Updated User Persona
Armed with our data and synthesis we were able to update the persona provided by the client.
User Journey
This helped illustrate a typicals User painpoints in a way that lends the client fresh eyes and an intimate insight into the user’s process.
User Flow
We also mapped out a baseline user flow of a popular task so we had another top-level illustration of the user flow to compare against once we had finished our redesign of the product.
WHAT WE MADE
A New Gorilla
A Web Based Platform Experience
The existing landing page/ homepage was only used for news and a few haphazardly placed tutorials.
There was no differentiation or contrast between the containers of News/ Updates and the containers containing the tutorials.
Our major innovation that held sway over all else was the feel and ease of use of a platform.
Original Home Page
Redesigned Platform Style Home Page
We also utilized the prominence of the homepage to give users direct access to the most popular tools and functions.
Navigation Redesign
Our Heuristic Evaluation found a major problem with findability. We designed a global side bar navigation that was very popular among comparative sites that utilized experiments, testing, and template based forms.
We added a much needed Search Bar as our research had found that users were leaving the site and using Google Search to find their answers to how best to utilize the tool.
Template Gallery
Our Comparative and Competitive Analysis showed that most similar platforms called their pre-made experiments Templates.
We renamed the pre-made Experiments section from “Samples Page” to Template Gallery.
In keeping with our User Interviews and Heuristic Evaluations of the site, we added a Filter Function to the exhaustive list of templates the tool had available for users.
Usability Testing
Based off the problem areas we had identified in our research we devised 3 tasks upon which to base our usability tests for the existing site versus our redesign.

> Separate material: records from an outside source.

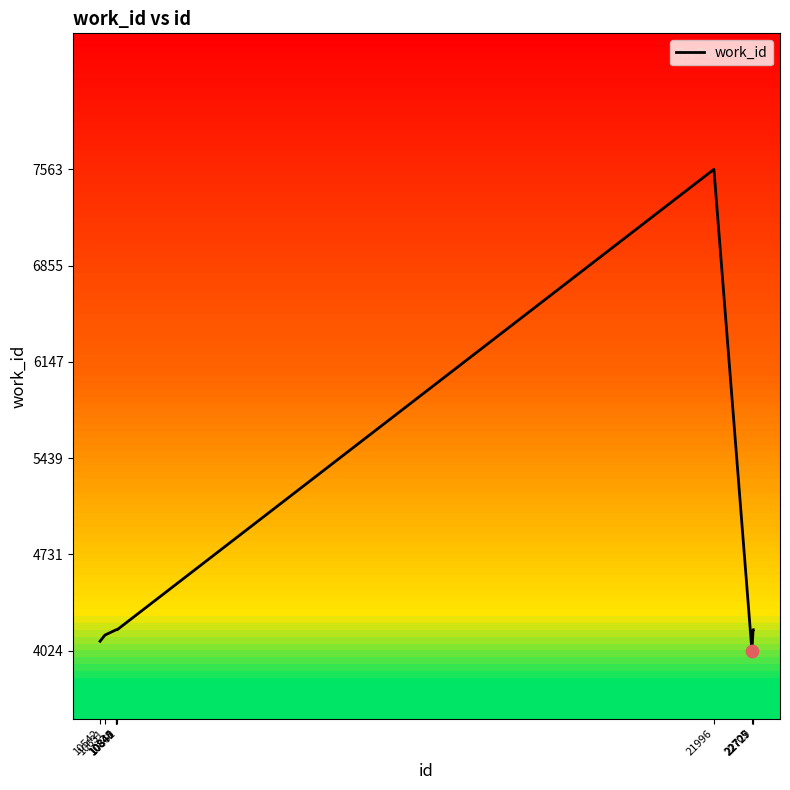

Approximately how many times larger is the value at 10631 compared to 21996?

0.5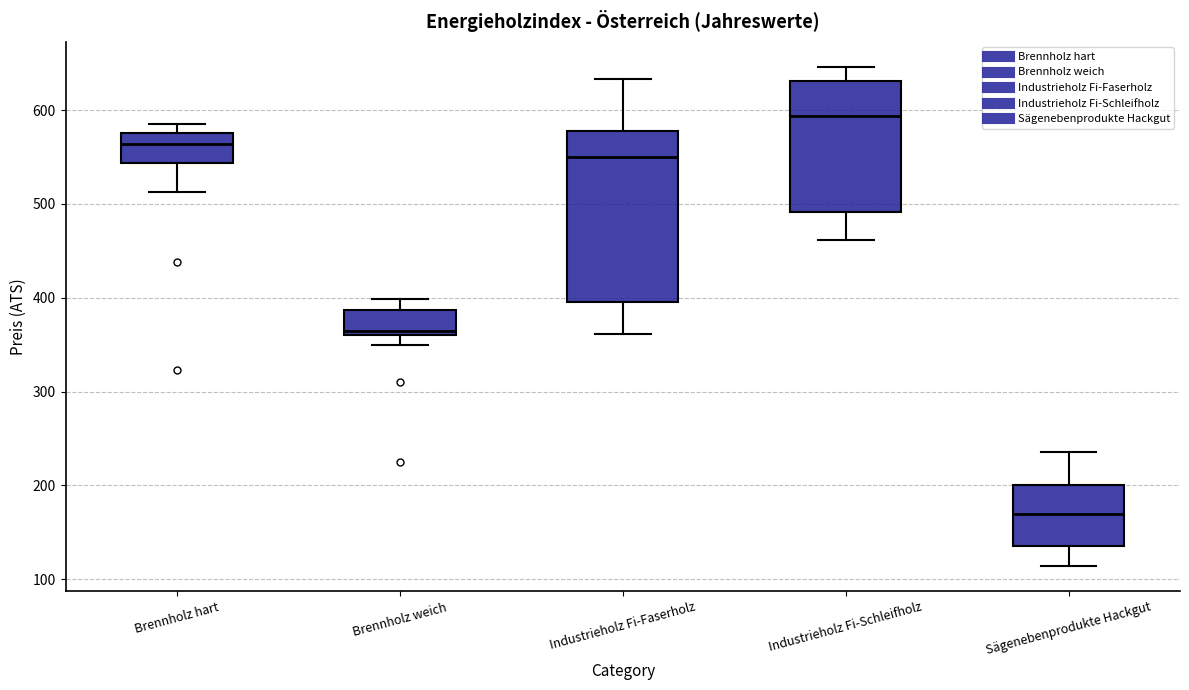

Reading left to right, transcribe this box plot: for each box, give where its median line is, the range the box spans, and where its two whiskers end, as read against the y-axis. The values are not printed on the chart, so give them approximately, as read against the axis.

Brennholz hart: median 560, box 540 to 580, whiskers 510 to 590
Brennholz weich: median 370, box 360 to 390, whiskers 350 to 400
Industrieholz Fi-Faserholz: median 550, box 400 to 580, whiskers 360 to 630
Industrieholz Fi-Schleifholz: median 590, box 490 to 630, whiskers 460 to 650
Sägenebenprodukte Hackgut: median 170, box 140 to 200, whiskers 110 to 240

Testing was conducted on-site in New York using a hi-fidelity prototype. Participants were from professional and academics backgrounds and were technologically adept.
The results of our redesign show massive improvements across the board.
Task One
You are an undergraduate student currently working on a research project! Check out the list of all of the potential templates you could use.
Time On Task
▼146 seconds!
Success Rate
▲41.67%
Task Two
You are researching how people perceive different stimuli. Find the Visual Search Task.
Time On Task
▼56 seconds!
Success Rate
▲33.33%
Task Three
You’re creating a project to test the reaction time for different types of stimuli. Find a stroop task and duplicate it.